How do you extract IP addresses from files using a regex in a linux shell?

You could use grep to pull them out.

grep -o '[0-9]\{1,3\}\.[0-9]\{1,3\}\.[0-9]\{1,3\}\.[0-9]\{1,3\}' file.txt

Most of the examples here will match on 999.999.999.999 which is not technically a valid IP address.

The following will match on only valid IP addresses (including network and broadcast addresses).

grep -E -o '(25[0-5]|2[0-4][0-9]|[01]?[0-9][0-9]?)\.(25[0-5]|2[0-4][0-9]|[01]?[0-9][0-9]?)\.(25[0-5]|2[0-4][0-9]|[01]?[0-9][0-9]?)\.(25[0-5]|2[0-4][0-9]|[01]?[0-9][0-9]?)' file.txt

Omit the -o if you want to see the entire line that matched.

This works fine for me in access logs.

cat access_log | egrep -o '([0-9]{1,3}\.){3}[0-9]{1,3}'

Let's break it part by part.

• [0-9]{1,3} means one to three occurrences of the range mentioned in []. In this case it is 0-9. so it matches patterns like 10 or 183.

• Followed by a '.'. We will need to escape this as '.' is a meta character and has special meaning for the shell.

So now we are at patterns like '123.' '12.' etc.

• This pattern repeats itself three times(with the '.').

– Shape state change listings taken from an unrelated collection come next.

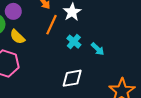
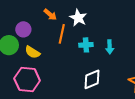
cyan cross: (74, 42) -> (86, 45), turned -32
cyan arrow: (98, 49) -> (110, 47), turned 56

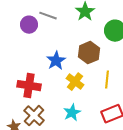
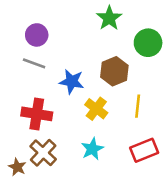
gray line: (48, 16) -> (34, 63), moved
blue star: (56, 61) -> (72, 82), turned -30

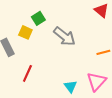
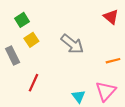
green square: (38, 18) -> (22, 20), moved
yellow square: (25, 32) -> (31, 40), turned 32

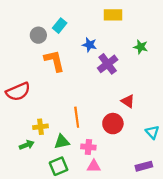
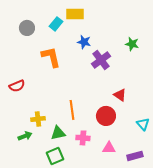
yellow rectangle: (113, 15) -> (75, 14), moved
gray circle: (38, 35) -> (27, 28), moved
red semicircle: (18, 92) -> (17, 86), size x0.7
pink triangle: (94, 166) -> (109, 148), moved

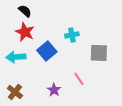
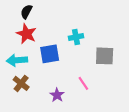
black semicircle: (25, 11) -> (26, 12), turned -104
blue square: (47, 51) -> (50, 54), turned 30
brown cross: (15, 92) -> (21, 83), moved

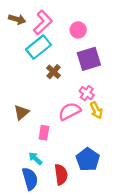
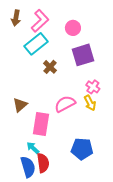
brown arrow: (17, 19) -> (16, 18), turned 84
pink cross: (87, 93) -> (93, 87), moved
pink rectangle: (44, 133) -> (41, 124), size x1.6
blue pentagon: (88, 159) -> (82, 149), turned -30
red semicircle: (61, 174) -> (43, 163), moved

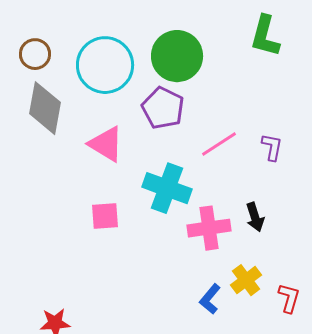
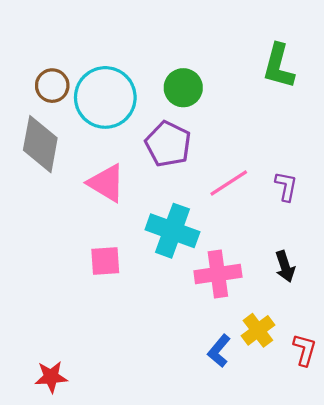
brown circle: (35, 54) -> (52, 86), moved
green circle: (177, 56) -> (183, 88), size x0.7
black arrow: (255, 217) -> (285, 266), moved

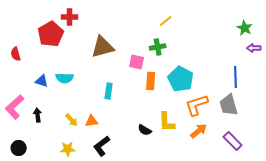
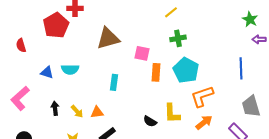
green cross: (158, 47) -> (178, 38), moved
gray trapezoid: (229, 105) -> (251, 106), moved
black arrow: (38, 115) -> (55, 108), moved

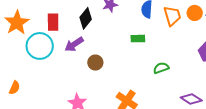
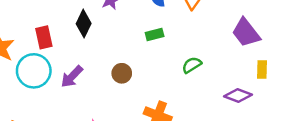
purple arrow: (74, 44) -> (72, 77), moved
brown circle: (95, 63) -> (122, 73), moved

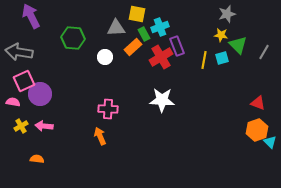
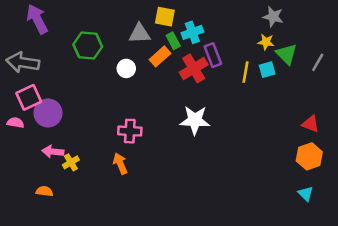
gray star: (227, 14) -> (273, 17), turned 30
yellow cross: (21, 126) -> (71, 162), moved
cyan triangle: (270, 142) -> (306, 194), moved

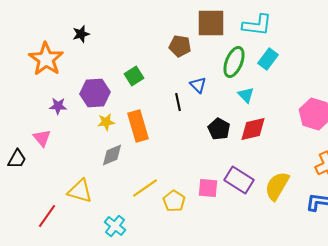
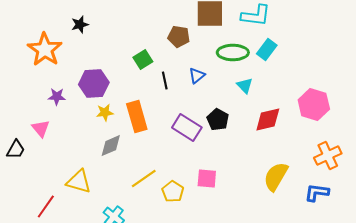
green ellipse: (234, 62) -> (233, 53), turned 68
green square: (134, 76) -> (143, 60), moved
blue triangle: (198, 85) -> (197, 76), turned 36
black line: (178, 102) -> (165, 81), moved
red diamond: (253, 129) -> (268, 120), moved
purple rectangle: (239, 180) -> (187, 128), moved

So we enclose it in brackets.([0-9]{1,3}\.){3}

• And lastly the pattern repeats itself but this time without the '.'. That is why we kept it separately in the 3rd step. [0-9]{1,3}

If the ips are at the beginning of each line as in my case use:

egrep -o '^([0-9]{1,3}\.){3}[0-9]{1,3}'

where '^' is an anchor that tells to search at the start of a line.